- Date: February 9, 2022
- Location: Huntington High School 38°23′38″N 82°23′55″W﻿ / ﻿38.39389°N 82.39861°W
- Caused by: Mandatory Christian assemblies
- Goals: Separation of church and state
- Methods: Walkout

= 2022 Huntington High School walkouts =

Student protest in West Virginia, United States

The 2022 Huntington High School walkouts refer to student-led protests that took place in February 2022 at Huntington High School in Huntington, West Virginia. The walkout occurred in response to a mandatory Christian religious assembly held during the school day, which students and civil liberties organizations argued violated the constitutional separation of church and state and the state's prohibition on religious instruction in public schools.

==Background==
On February 2, 2022, a Christian revival assembly was held at Huntington High School during instructional hours. The event featured religious messaging and prayer and was attended by students on campus. Some students reported feeling they had been misled about whether attendance was voluntary, and at least one student, Samuel Felinton, who is Jewish, said he asked to leave but was not permitted to do so.

==Event==
Students raised objections that the assembly amounted to school endorsement of religion, which they argued conflicted with the Establishment Clause of the First Amendment to the Constitution of the United States. The assembly drew rapid attention from parents, students, and national civil liberties organizations, who questioned the approval process for the event and whether students had been given a meaningful opportunity to opt out without facing pressure or consequences.

On February 9, 2022, Max Nibert, Cameron Mays, and Samuel Felinton led hundreds of students in a coordinated walkout that continued over several school days.

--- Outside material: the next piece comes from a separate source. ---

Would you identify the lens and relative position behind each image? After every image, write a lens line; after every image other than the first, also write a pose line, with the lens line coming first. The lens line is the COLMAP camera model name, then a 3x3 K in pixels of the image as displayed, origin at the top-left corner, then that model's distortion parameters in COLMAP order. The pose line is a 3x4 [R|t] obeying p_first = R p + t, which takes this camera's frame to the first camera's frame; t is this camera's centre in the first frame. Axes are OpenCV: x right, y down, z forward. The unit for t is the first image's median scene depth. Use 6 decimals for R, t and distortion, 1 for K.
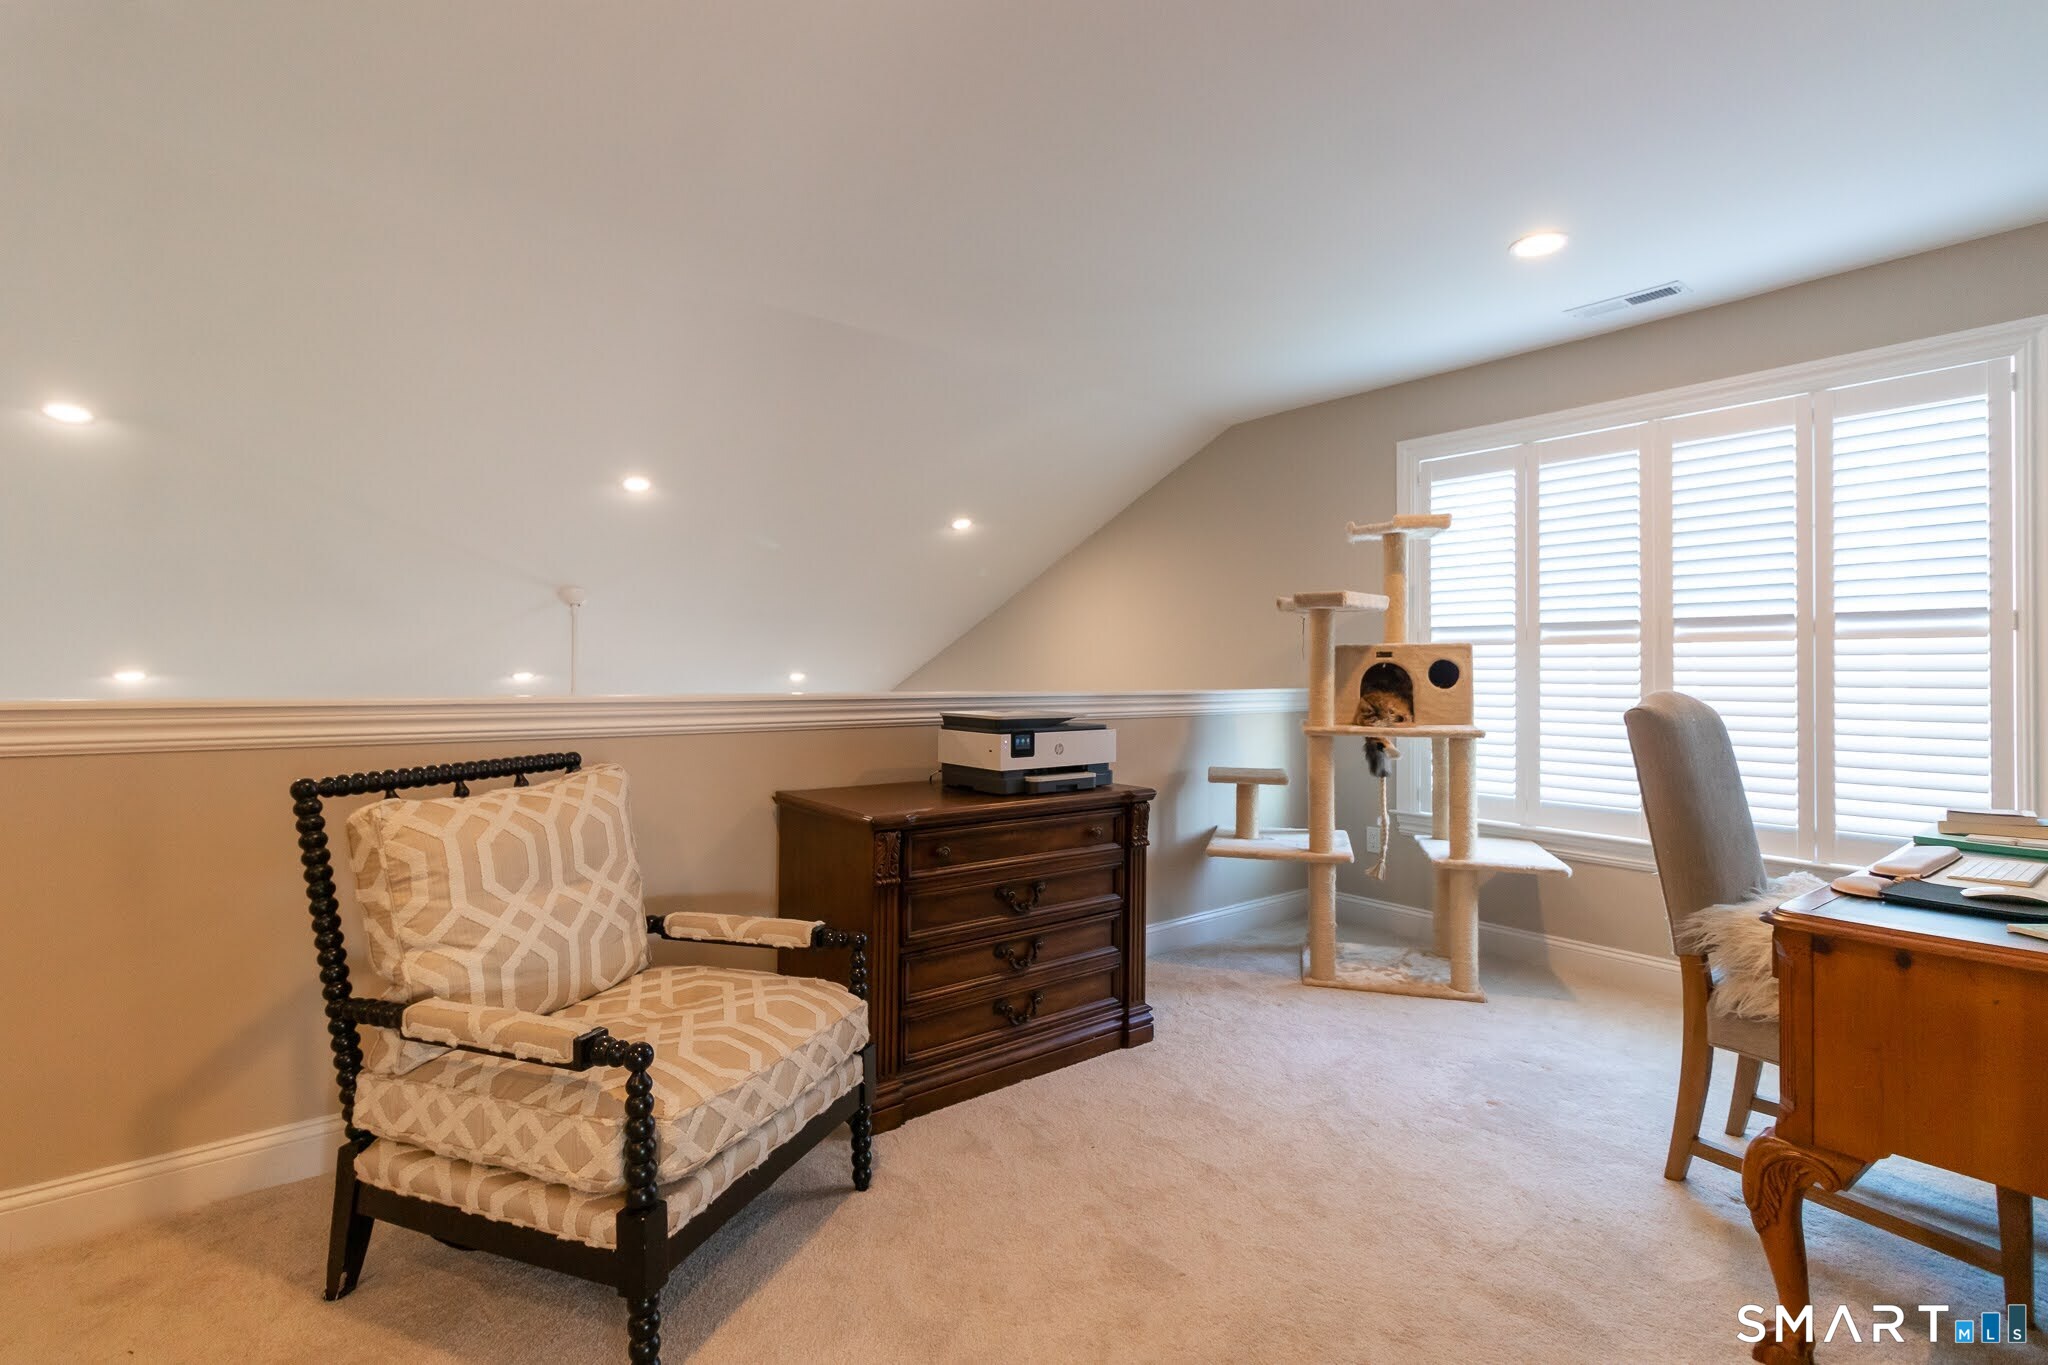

Students left the building and gathered outside the school, holding signs and chanting slogans calling for religious freedom and the separation of church and state. Media coverage highlighted Nibert and Felinton's leadership, noting that Felinton, who is Jewish, objected to being required to attend the assembly. Both students described the protest as focused on constitutional protections and ensuring religious neutrality in public education.

==Following==
The walkout prompted responses from school district officials, who stated that participation in the religious assembly had been voluntary and that the policies were under review. The incident also drew commentary from national organizations focused on civil liberties and religious freedom, which argued that the assembly raised constitutional concerns.

===Impact===
Following the walkout, the controversy led to increased scrutiny of school-sponsored events involving religious content. The incident became a frequently cited example in discussions of student activism and Establishment Clause issues in American public schools, and it also resulted in a lawsuit, alongside Freedom from Religion Foundation, which banned teacher-sponsored religious events within Cabell County schools.